Di sinilah peran strategis
arkeologi untuk kebangsaan: belajar dari masa lampau untuk memajukan bangsa
yang berkarakter. Arkeologi yang memulai, arkeologi pula yang seyogyanya terus
menyertai pembangunan karakter itu. Kondisi ini di satu pihak merupakan
tantangan besar bagi para arkeolog untuk dapat menggali nilai-nilai kehidupan
yang telah tergoreskan dalam sejarah kehidupan dan mensosialisasikannya kepada
semua lapisan masyarakat.

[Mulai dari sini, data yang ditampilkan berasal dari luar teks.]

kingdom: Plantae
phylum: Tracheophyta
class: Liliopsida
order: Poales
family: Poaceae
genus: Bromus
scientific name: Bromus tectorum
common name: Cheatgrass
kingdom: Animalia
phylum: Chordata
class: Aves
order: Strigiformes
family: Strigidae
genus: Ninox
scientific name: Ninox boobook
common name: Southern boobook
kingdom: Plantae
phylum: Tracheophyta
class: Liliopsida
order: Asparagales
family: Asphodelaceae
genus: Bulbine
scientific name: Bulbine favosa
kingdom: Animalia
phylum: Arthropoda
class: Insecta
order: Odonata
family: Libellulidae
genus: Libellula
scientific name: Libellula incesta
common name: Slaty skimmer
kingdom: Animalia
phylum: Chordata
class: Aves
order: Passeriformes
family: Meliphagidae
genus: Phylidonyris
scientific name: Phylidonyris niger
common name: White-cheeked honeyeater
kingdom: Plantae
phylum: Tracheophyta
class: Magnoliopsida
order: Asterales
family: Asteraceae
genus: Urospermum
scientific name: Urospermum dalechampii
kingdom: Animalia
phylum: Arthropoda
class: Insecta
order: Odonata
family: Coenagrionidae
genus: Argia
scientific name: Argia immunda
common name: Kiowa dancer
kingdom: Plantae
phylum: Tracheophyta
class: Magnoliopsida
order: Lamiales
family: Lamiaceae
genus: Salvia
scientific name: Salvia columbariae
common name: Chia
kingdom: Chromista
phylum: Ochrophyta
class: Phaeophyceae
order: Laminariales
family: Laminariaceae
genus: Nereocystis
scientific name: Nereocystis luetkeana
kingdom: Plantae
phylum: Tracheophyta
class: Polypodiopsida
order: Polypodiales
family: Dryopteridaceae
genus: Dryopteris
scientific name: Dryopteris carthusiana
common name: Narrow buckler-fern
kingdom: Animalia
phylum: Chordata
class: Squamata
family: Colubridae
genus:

Di pihak lain, peran strategis itu kiranya mendapat
perhatian yang semakin besar dari pemerintah dengan mendukung pengembangan
penelitian ke depan, agar dapat meningkatkan kontribusi bagi kepentingan
kebangsaan (ideologis), sebagaimana juga bagi kepentingan ilmu pengetahuan (akademis)
dan kepentingan masyarakat (ekonomis).